-- Start Excerpt provided --

Latest revision as of 13:20, 12 December 2011

Toward a History of Texts

focus on 1) mentalites, 'the interpretive grid (lost but largely recoverable) in and around which those readers read" (60) and 2) "the codes or rules of fictive discourse" (60)

combining history of the book and reception theory to create a history of the text (61)

using diaries and letters, as well as marginalia, to show how readers read

unstatistical survey of early American novels: women's signatures in the books outnumber men's ~2 to 1; male names outnumber female in subscription lists, though

"archaeology of reading"; "thick description" (Geertz) of reading from multiple sites of evidence

"The novel, I argue throughout this study, became the chapbook of the c19 -- that is, a cheap book accessible to those who were not educated at the prestige men's colleges, who were outside the established literary tradition, and who ... for the most part read few books besides novels. Given both the literary insularity of many novel readers and the increasing popularity of the novel, the new genre necessarily became a form of education, especially for women. Novels allowed for a means of entry into a larger literary and intellectual world and a means of access to social and political events from which many readers (particularly women) would have been otherwise largely excluded. The first novels, I would also argue, provided the citizens of the time not only with native versions of the single most popular form of literary entertainment in America, but also with literary versions of emerging definitions of America -- versions that were, from the first, tinged with ambivalence and duplicity." (67)
"All history is choice, discourse that begins with the very questions the historian chooses to as (or not ask) of his or her own version of the past. Fiction cannot be simply 'fit into its historical context', as if context were some Platonic pigeonhole and all that is dark or obscure in the fiction is illuminated when the text is finally slipped into the right slot. If we argue that history provides the context, then who or what, we must also ask, provides the history?" (70)

The Book in the New Republic

book business in early national period is "strikingly small and localized", supplies obtained from England; changed dramatically in second half of c19 (74)

"The struggles of the book industry during the early national period and the struggles by native American novelists to establish their own genre mirror each other. In both cases, the spirit was willing, even if the economy was not." (75)

James Fenimore Cooper, 1820s; first wide-selling author able to support himself by his writing (75)

obstacles to earlier publishers and authors -- cumbersome printing techniques, inefficient distribution, no national/int'l copyright laws (76)

-- End Excerpt provided --
-- Start Dataset --

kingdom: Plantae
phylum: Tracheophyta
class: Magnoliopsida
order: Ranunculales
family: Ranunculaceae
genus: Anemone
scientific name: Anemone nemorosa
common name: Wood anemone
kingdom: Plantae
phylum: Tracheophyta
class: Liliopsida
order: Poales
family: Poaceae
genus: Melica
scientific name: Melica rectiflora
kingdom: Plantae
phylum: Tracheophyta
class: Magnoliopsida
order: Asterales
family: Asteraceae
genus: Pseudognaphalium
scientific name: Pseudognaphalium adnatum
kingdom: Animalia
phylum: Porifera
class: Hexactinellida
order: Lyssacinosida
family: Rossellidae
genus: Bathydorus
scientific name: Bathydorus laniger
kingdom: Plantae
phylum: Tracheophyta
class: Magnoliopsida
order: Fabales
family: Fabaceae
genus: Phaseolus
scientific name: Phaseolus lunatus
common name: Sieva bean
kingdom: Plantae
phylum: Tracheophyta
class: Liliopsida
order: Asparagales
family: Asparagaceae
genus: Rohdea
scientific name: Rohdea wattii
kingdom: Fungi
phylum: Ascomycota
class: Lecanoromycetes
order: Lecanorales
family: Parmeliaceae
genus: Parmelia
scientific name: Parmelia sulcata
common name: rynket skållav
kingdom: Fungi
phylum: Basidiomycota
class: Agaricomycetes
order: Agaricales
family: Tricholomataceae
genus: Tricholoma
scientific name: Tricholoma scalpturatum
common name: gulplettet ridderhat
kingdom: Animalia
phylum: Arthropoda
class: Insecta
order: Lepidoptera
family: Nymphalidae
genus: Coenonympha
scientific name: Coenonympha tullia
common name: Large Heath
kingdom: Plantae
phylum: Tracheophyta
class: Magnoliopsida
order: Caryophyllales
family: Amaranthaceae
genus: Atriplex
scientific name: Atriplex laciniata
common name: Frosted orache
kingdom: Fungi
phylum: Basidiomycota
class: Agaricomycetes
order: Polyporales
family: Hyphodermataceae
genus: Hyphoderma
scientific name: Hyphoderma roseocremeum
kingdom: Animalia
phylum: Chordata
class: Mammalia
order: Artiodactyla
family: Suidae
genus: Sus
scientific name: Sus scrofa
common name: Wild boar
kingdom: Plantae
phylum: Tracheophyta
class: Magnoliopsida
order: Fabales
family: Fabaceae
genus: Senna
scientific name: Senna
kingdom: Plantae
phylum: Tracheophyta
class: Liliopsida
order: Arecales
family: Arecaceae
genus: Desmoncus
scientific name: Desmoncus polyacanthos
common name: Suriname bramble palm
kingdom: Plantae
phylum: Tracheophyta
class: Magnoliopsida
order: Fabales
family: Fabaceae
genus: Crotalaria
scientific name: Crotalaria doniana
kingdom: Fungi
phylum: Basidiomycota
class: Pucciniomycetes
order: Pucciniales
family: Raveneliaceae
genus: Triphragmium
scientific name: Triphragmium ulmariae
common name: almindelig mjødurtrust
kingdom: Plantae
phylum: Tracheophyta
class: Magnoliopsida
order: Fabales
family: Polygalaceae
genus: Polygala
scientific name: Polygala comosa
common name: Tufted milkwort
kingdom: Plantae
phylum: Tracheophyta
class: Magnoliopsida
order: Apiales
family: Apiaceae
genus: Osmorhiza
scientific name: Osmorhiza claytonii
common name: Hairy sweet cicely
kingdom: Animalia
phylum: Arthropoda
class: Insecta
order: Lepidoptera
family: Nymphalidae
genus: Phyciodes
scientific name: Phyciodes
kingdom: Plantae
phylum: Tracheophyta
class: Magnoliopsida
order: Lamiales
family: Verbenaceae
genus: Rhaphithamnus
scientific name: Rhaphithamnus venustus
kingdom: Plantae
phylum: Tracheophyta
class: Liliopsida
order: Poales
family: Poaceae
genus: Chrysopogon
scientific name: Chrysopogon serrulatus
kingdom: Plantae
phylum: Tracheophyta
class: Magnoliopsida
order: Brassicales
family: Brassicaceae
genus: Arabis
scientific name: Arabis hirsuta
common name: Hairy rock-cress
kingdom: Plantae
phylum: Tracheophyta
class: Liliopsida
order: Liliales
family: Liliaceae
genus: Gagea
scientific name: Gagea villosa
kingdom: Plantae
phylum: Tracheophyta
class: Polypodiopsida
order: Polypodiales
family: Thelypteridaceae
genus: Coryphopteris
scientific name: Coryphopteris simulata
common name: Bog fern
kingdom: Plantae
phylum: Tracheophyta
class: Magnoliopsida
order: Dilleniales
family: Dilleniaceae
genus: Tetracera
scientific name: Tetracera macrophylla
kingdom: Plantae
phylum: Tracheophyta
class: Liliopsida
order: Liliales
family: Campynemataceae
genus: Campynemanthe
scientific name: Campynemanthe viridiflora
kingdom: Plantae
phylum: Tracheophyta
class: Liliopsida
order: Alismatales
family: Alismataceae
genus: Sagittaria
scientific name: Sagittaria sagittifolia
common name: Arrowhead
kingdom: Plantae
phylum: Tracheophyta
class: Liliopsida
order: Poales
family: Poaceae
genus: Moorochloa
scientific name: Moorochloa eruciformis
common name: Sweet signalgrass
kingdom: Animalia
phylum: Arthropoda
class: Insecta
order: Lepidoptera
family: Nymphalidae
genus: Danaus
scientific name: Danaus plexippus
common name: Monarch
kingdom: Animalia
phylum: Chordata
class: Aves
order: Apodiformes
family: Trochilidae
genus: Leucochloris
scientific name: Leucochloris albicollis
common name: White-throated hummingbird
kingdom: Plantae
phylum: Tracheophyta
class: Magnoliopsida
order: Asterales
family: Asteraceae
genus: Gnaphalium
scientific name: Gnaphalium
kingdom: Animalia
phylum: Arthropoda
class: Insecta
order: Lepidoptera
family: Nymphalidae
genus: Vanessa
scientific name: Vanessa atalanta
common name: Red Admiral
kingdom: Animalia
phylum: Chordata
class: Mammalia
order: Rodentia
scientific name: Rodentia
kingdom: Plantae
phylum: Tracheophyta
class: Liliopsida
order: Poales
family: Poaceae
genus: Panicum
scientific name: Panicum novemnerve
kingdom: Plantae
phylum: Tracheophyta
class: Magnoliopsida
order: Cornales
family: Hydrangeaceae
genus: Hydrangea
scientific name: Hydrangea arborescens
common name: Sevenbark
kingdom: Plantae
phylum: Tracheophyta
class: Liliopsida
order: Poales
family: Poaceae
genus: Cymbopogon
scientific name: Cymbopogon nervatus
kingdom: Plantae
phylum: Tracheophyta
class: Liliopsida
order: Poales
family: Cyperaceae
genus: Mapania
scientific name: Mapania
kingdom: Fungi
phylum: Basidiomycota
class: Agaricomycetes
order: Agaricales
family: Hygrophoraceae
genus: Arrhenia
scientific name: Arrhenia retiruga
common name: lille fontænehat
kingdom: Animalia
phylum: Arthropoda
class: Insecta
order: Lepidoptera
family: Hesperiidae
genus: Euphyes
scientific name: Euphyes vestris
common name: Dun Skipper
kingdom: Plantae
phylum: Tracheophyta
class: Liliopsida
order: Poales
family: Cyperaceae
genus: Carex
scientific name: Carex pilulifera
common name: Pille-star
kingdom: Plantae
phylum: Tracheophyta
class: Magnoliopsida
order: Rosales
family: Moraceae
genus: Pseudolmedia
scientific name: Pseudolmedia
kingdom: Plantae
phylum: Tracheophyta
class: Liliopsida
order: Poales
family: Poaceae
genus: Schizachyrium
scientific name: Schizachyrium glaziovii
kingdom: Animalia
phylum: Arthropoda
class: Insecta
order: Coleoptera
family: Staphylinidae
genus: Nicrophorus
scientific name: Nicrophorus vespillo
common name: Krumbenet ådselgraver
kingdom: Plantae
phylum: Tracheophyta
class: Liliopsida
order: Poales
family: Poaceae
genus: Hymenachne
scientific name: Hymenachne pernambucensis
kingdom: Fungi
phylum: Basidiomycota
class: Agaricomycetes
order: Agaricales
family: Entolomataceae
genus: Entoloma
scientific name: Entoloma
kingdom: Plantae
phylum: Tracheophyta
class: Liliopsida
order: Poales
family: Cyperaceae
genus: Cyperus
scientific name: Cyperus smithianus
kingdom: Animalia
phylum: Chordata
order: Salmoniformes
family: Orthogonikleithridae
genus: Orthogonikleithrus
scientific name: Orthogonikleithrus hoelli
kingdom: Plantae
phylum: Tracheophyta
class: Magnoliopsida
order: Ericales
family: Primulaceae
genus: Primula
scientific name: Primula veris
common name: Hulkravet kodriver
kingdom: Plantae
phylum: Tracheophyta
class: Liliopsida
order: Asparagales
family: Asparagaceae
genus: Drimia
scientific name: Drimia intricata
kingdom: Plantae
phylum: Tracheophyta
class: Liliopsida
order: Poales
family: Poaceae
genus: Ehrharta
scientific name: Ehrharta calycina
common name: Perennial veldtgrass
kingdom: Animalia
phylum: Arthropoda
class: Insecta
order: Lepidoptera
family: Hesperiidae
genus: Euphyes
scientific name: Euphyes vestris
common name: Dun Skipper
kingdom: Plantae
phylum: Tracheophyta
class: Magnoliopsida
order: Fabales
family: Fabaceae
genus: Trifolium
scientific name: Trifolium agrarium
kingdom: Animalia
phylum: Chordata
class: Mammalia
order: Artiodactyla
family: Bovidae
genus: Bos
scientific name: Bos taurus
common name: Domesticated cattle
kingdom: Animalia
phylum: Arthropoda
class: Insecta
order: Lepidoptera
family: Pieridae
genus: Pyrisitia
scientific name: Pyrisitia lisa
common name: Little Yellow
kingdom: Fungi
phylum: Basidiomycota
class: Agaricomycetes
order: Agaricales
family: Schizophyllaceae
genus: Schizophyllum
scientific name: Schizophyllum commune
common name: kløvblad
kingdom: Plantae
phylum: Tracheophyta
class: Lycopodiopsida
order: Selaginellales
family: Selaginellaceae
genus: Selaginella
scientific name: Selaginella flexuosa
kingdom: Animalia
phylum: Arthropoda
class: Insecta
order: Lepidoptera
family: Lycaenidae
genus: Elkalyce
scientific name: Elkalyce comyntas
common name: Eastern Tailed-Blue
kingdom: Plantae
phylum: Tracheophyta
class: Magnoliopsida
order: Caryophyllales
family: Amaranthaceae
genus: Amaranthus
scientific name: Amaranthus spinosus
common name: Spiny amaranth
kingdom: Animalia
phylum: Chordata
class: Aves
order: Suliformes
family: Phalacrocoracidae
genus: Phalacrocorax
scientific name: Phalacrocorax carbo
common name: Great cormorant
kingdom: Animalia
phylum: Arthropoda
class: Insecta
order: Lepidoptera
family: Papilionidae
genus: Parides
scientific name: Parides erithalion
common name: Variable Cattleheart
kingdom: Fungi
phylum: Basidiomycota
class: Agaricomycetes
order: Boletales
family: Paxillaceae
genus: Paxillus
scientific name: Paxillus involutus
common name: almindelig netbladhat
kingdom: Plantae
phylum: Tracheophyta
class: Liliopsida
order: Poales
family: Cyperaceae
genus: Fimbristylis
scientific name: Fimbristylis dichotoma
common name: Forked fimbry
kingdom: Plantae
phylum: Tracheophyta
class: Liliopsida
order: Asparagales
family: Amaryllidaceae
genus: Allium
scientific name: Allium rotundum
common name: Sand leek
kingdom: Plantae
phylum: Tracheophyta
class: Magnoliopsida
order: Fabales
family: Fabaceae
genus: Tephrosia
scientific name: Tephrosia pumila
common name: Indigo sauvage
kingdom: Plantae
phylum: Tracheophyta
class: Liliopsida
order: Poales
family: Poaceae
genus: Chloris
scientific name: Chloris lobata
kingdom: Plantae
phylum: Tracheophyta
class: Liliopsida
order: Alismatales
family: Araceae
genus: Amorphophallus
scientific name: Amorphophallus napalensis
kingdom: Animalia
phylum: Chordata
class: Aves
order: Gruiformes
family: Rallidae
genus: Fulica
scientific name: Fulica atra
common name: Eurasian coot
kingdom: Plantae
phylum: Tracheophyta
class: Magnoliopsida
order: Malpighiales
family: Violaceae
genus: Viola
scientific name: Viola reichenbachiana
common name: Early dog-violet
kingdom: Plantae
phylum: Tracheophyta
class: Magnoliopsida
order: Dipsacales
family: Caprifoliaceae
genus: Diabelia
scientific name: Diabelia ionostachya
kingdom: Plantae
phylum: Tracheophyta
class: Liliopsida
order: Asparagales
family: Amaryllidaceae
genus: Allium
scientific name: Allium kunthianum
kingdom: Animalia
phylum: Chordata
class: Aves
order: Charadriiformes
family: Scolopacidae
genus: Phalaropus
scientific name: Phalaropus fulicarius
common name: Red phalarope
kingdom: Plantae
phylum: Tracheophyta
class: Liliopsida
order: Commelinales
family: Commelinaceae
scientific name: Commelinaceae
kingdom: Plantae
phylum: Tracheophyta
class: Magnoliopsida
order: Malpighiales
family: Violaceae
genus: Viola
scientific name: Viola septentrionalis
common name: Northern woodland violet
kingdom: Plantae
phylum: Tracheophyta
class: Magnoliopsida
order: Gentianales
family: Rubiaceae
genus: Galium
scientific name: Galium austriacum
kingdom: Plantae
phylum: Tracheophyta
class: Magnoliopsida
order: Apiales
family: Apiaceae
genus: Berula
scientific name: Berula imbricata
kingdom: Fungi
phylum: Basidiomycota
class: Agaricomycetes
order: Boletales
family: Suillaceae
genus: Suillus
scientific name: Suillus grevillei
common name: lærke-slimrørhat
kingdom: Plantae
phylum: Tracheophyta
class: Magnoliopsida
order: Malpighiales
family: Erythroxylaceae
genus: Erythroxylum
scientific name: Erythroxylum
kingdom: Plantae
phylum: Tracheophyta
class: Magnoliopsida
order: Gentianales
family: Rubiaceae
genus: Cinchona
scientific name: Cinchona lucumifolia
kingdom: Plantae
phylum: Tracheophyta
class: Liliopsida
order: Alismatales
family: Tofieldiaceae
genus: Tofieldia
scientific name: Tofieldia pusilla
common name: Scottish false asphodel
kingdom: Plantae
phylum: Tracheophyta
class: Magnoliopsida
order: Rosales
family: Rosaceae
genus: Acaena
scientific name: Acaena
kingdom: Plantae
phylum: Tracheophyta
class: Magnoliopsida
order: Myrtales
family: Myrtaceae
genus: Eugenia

-- End Dataset --

● **Given problem 1**:
Answer these from the notes on early American novels and their readers.
(a) In the unstatistical survey of early American novels, by roughly what ratio do women's signatures outnumber men's?
(b) Who is named as the first wide-selling author able to support himself by his writing, and in what decade?
(c) What three obstacles faced earlier publishers and authors?
● **Given problem 2**: Write the next few entries of the notes on early American novels and their readers, picking up after the entry on obstacles to earlier publishers and authors.

● **Result 1**:
(a) About 2 to 1.
(b) James Fenimore Cooper, in the 1820s.
(c) Cumbersome printing techniques, inefficient distribution, and no national or international copyright laws.

● **Result 2**:
printers would add capitals, different spacings, for emphasis

  • "Such printing devices naturally helped to sell books; such devices also testified that the book sold thereby was a product of both the writer's and the printer's art." (79)

Philadelphia as most important site for manufacturing presses (because of Adam Ramage, country's finest press buidler) and center for papermaking; became center for printing (81)

"new american novels tended to do best where they could best be distributed" (82) -- better road structure in the North, rather than the South

books expensive; novels ~$.75 and $1.50, around a day's wages for a day laborer, a schoolmistress's wages for a week (85)

circulating libraries; "book borrowing was singularly intertwined with not just the rapid growth of reading and readerships but with an increasing demand for novels" (97)

  • social/subscription libraries
  • institutional libraries, circulating libraries
  • "these early libraries were the single most important source of books (especially novels) for many new readers and thus served as a bridge between the restricted print world of the Colonial reader and the world of the mid-nineteenth-century reader for whom books were avilable virtually everywhere" (90)

of 65 American novelists published pre-1820, less than 1/3 named on title pages, > 1/3 appear anonymously or pseudonymously but are no known today; remaining are and remain anonymous (92)

  • weren't writing for fortune or fame

aesthetic sensibility of printing; gentleman's art, must look good (96)

copyright laws; by 1786 all states had passed them, but of "very severity, vigor, and uncertain application" (96)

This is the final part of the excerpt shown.